Short exercise 1 » Decide whether each statement (a), (b) and (c) agrees with the passage on practicing yoga's second series, answering yes or no and quoting the words of the text that settle it. (a) The passage gives "Nerve-cleansing" as the translation of Nadi Shodhana. (b) The writer has always tended to avoid backbends. (c) The writer expects the second series to remain as hard as it is now.
Short exercise 2 » Reproduce the portion of the passage on practicing yoga's second series that starts at "(Enough said, right?)" and ends at "to avoid them.".

Page excerpt »

AVIDYASMITA-RAGA-DVESHABHINIVESAH KLESAH

The five obstacles are: lack of knowledge, egotism, attachment, aversion, and clinging to bodily life.


(Enough said, right?)


I have had sleepless nights after practicing the series. I have felt intense anger for no apparent reason. I have shed tears that come out of nowhere. I have sudden jolts of what feels like electricity running through my body, a buzzing, vibrating sensation that catches me off guard. And, I have developed a sudden, intense fear of backbends. This, from someone who usually cannot get enough backbends. Now, I do everything in my power to avoid them.

Nadi Shodhana, the Sanskrit word for the second series, translates to ‘Nerve-cleansing.’ To say that I am more aware of my nervous system and what it’s going through is an understatement.

Perhaps what keeps me going is the knowledge that this is how this particular series, with its intense backbends and hip openers, is opening me up, cracking me, showing me my own tendencies of self-preservation, of avoidance, of holding on. 

'The fundamental fear we have to work with is the fear of losing ourselves. When the stronghold of ego is threatened, fear is one of our strongest defense mechanisms. Beginning to dismantle it is one of the greatest gifts we can give ourselves or others.'
-from the introduction to Trungpa's Smile at Fear


So this is my work these days, recognizing that I am afraid, that my tendency is to avoid that which I am afraid of, to cling to the comfortable and the familiar; that my mind will pull out all the stops: will try to make me believe that my very life is on the line. My work is to recognize all of this, and then do it anyway. To dismantle the fear. I know enough to know that the fear is not about the postures themselves, that the practice is merely a mirror that shows me my tendencies and habits. We don’t see the same image each time we look in the mirror: some days there are new wrinkles and lines, some days we see the face of someone who is at ease and kind-featured, and some days, we see a reflection we do not like.

The idea is to look, and, to really see.

The seeing is sometimes, the hardest part. Being honest with yourself about what you see is also, not easily done. I find that once I admit an unpleasant truth to myself, then it becomes impossible for me to ignore it; the act of observing changes that which is being observed. The fear becomes dismantled; it dissipates.


Practicing the second series makes me feel like a beginner. After refining the primary series for years, I now run out of breath, huff and puff, have messy, shaky transitions, and want to plop down midway through a posture and give up the whole endeavor. It’s difficult to find the flow when many of the poses require so much from me. I often feel drained and have detox headaches after practice.

It sounds terrible, I know. But it’s actually quite exciting. I get to be a beginner. I get to experience the process of learning something new, something that challenges me, something that asks me to show up with all I’ve got. I get to be fully present, because if I’m not, this shit’s impossible.  I get to release my idea of who I am as a practitioner and teacher of yoga and find what kind of a student of this practice I can be. I get to experience a new-found level of empathy for my students, those who are brand new to yoga, those who have a difficult time following my cues and breathing and being present all at the same time.

I get to practice releasing my attachments to the familiar. I get to, as Rilke said, 'trust in what is difficult.'

I realize that with time, this series will get easier, will perhaps feel as smooth as the primary series. That the transitions will become more and more elegant, my breath steady and long. And the beauty of it? There is no end to this practice. There will always be another image in the mirror to look at, and, to truly see.

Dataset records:
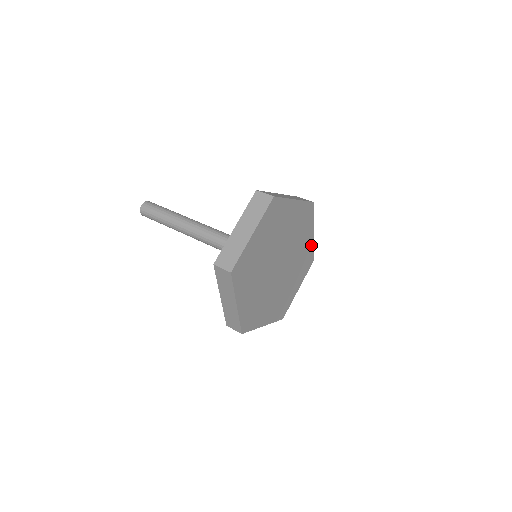
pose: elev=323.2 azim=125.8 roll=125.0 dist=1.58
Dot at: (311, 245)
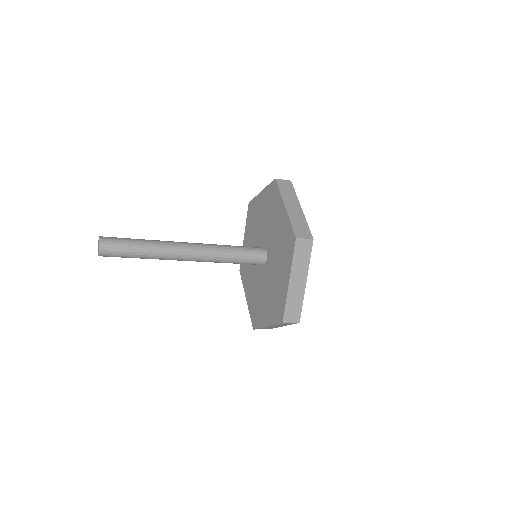
Dot at: occluded
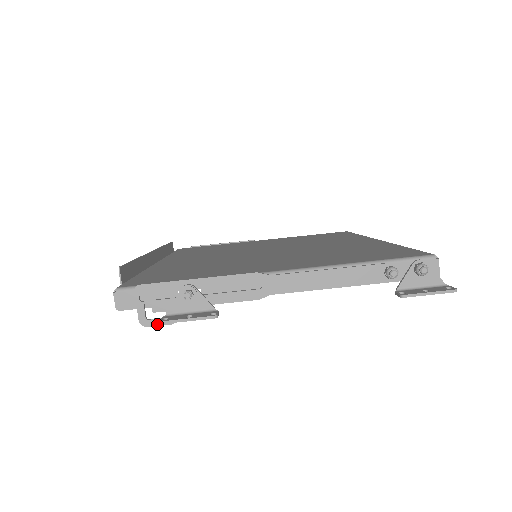
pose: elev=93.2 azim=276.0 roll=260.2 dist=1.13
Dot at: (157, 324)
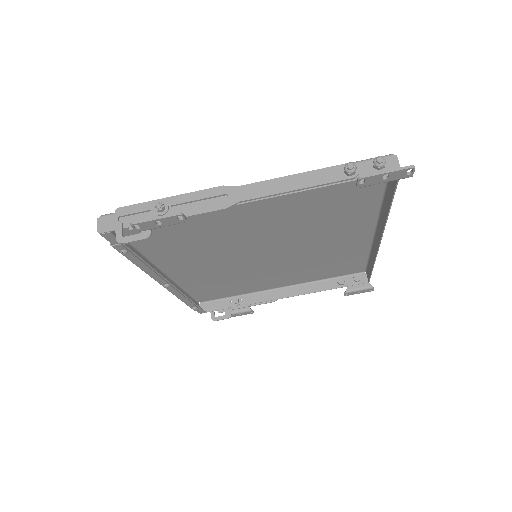
Dot at: (132, 240)
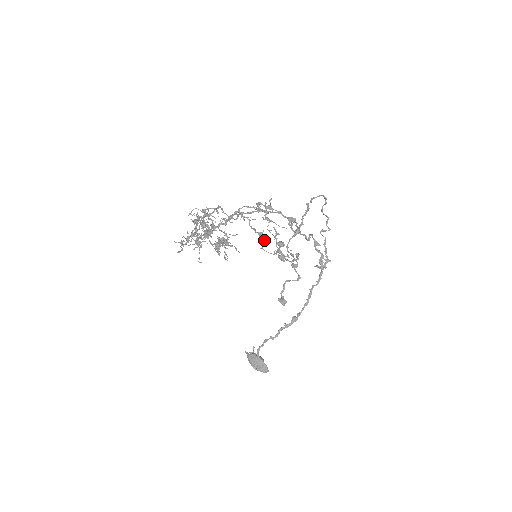
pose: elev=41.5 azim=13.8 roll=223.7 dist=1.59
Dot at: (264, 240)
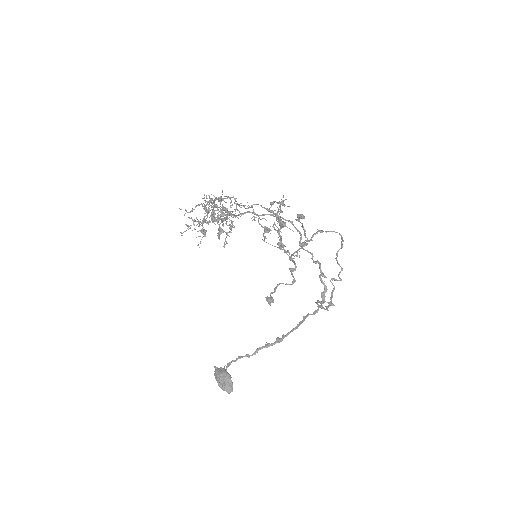
Dot at: (268, 232)
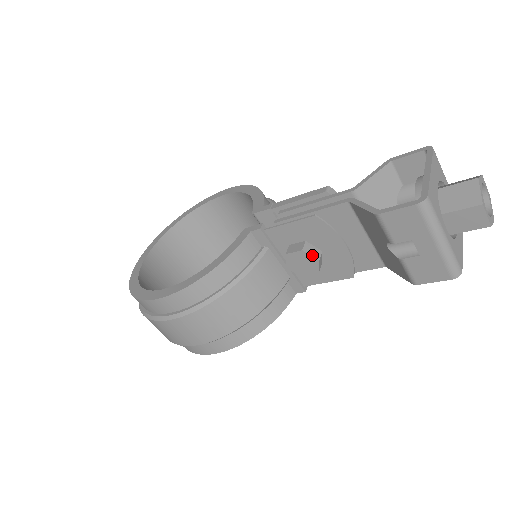
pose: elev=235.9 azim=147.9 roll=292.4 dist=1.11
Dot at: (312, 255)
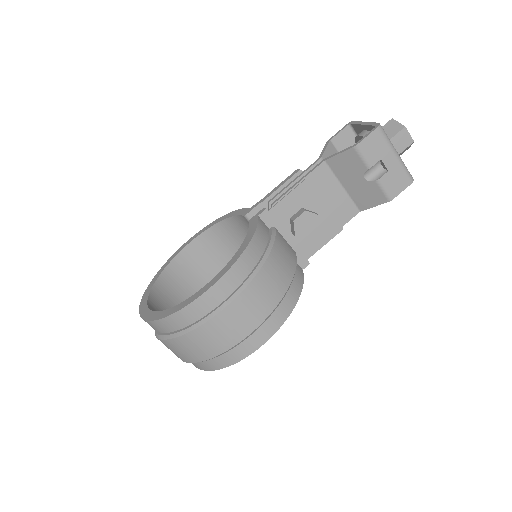
Dot at: (313, 213)
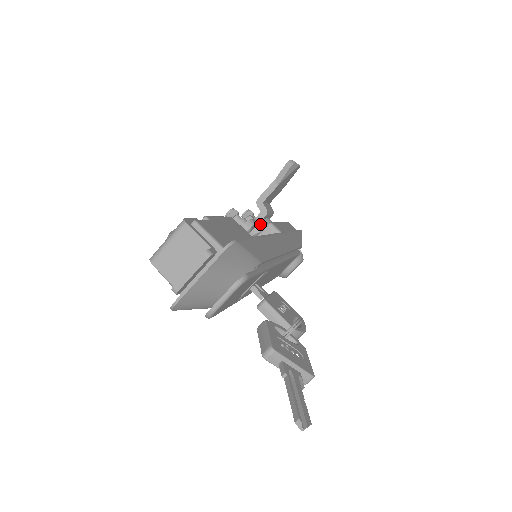
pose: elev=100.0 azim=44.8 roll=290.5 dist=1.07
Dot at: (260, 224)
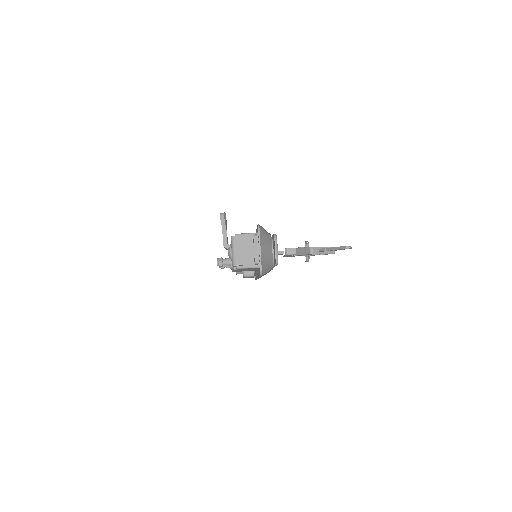
Dot at: occluded
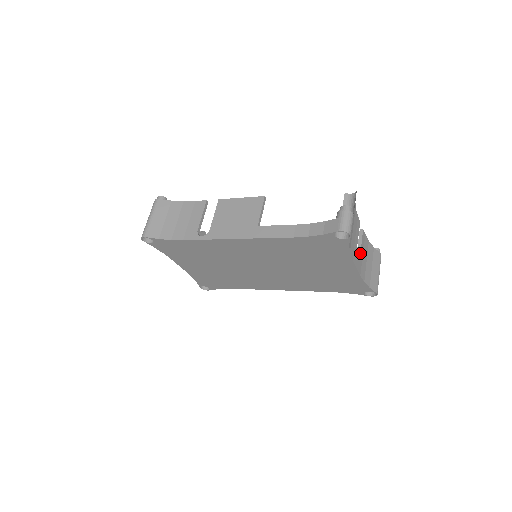
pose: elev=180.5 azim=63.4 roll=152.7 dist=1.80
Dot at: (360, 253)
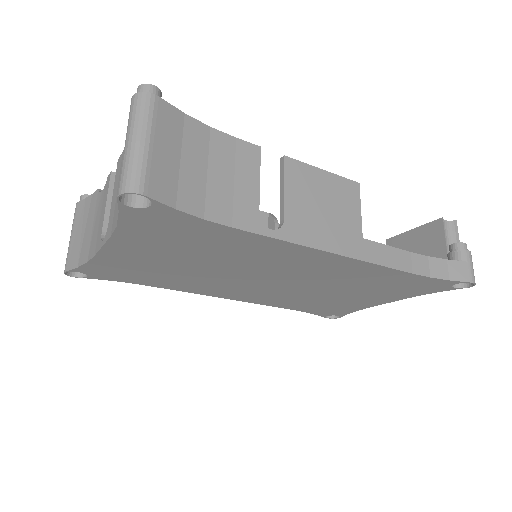
Dot at: occluded
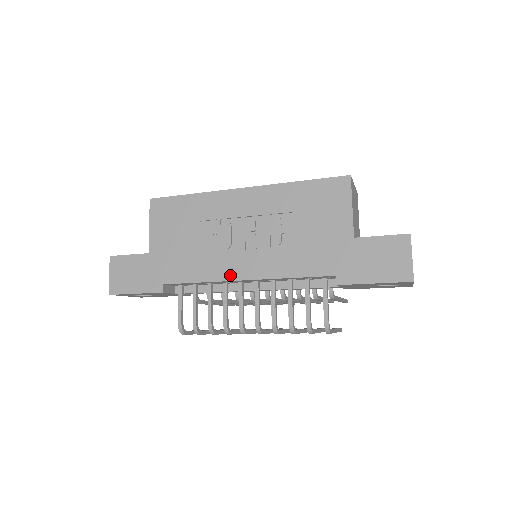
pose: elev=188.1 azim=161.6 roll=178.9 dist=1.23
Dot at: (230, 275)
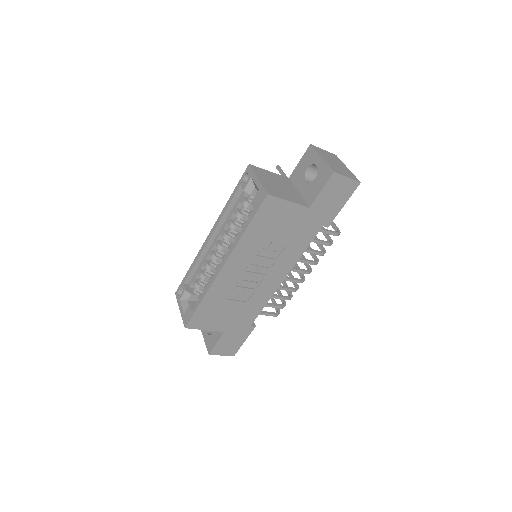
Dot at: (275, 287)
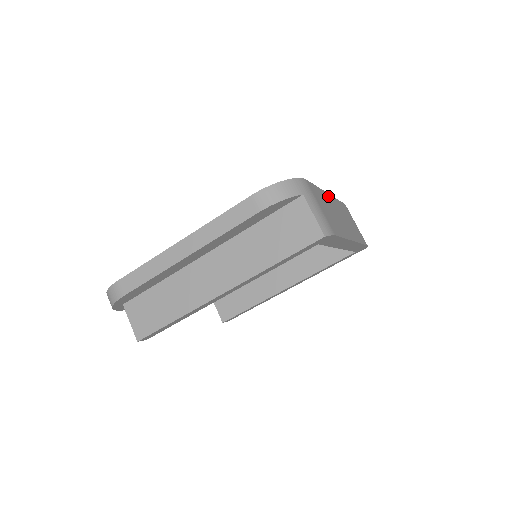
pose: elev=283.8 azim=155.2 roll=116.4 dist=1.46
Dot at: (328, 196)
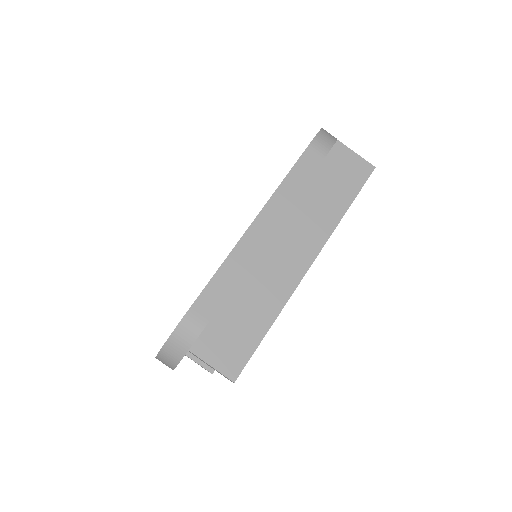
Dot at: occluded
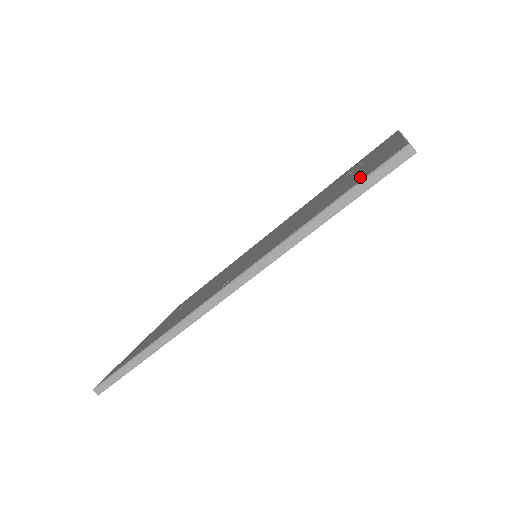
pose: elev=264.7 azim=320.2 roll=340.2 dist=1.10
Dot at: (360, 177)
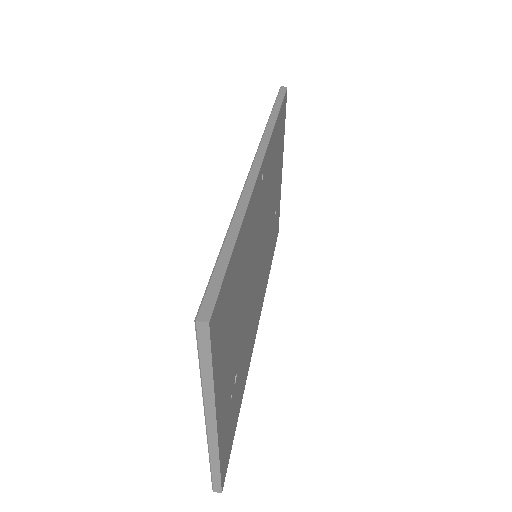
Dot at: occluded
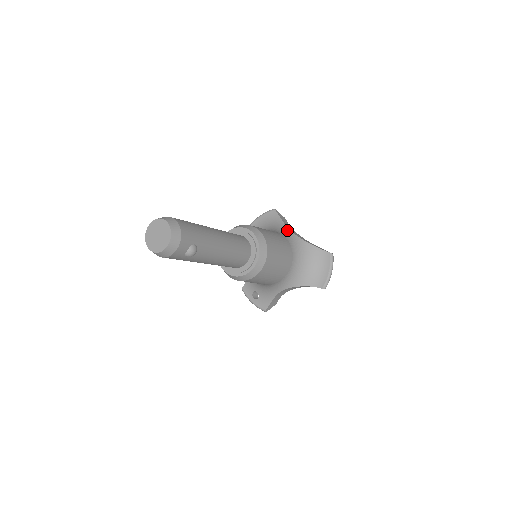
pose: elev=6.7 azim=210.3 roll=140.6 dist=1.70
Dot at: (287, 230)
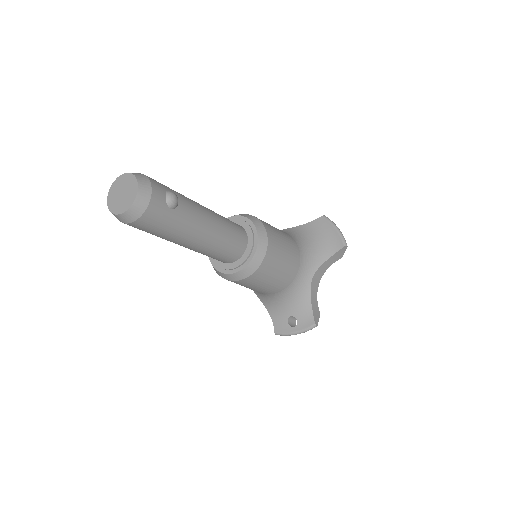
Dot at: occluded
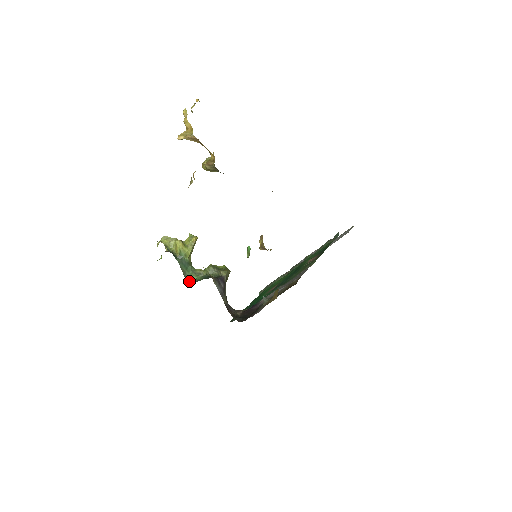
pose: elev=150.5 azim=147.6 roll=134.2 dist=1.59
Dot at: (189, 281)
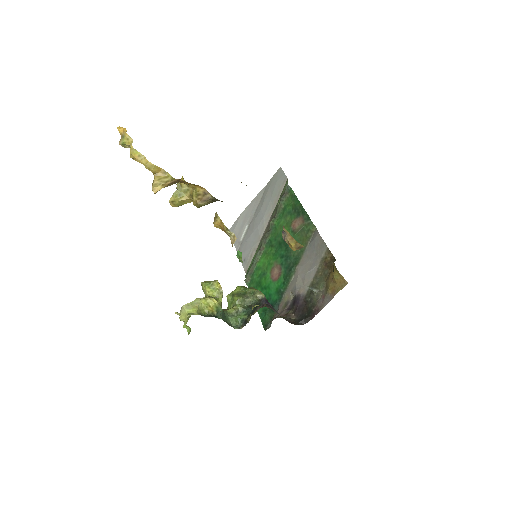
Dot at: (235, 327)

Final result 1 »
(a) Yes: "Nadi Shodhana, the Sanskrit word for the second series, translates to ‘Nerve-cleansing.’"
(b) No: "This, from someone who usually cannot get enough backbends."
(c) No: "I realize that with time, this series will get easier, will perhaps feel as smooth as the primary series."

Final result 2 »
(Enough said, right?)


I have had sleepless nights after practicing the series. I have felt intense anger for no apparent reason. I have shed tears that come out of nowhere. I have sudden jolts of what feels like electricity running through my body, a buzzing, vibrating sensation that catches me off guard. And, I have developed a sudden, intense fear of backbends. This, from someone who usually cannot get enough backbends. Now, I do everything in my power to avoid them.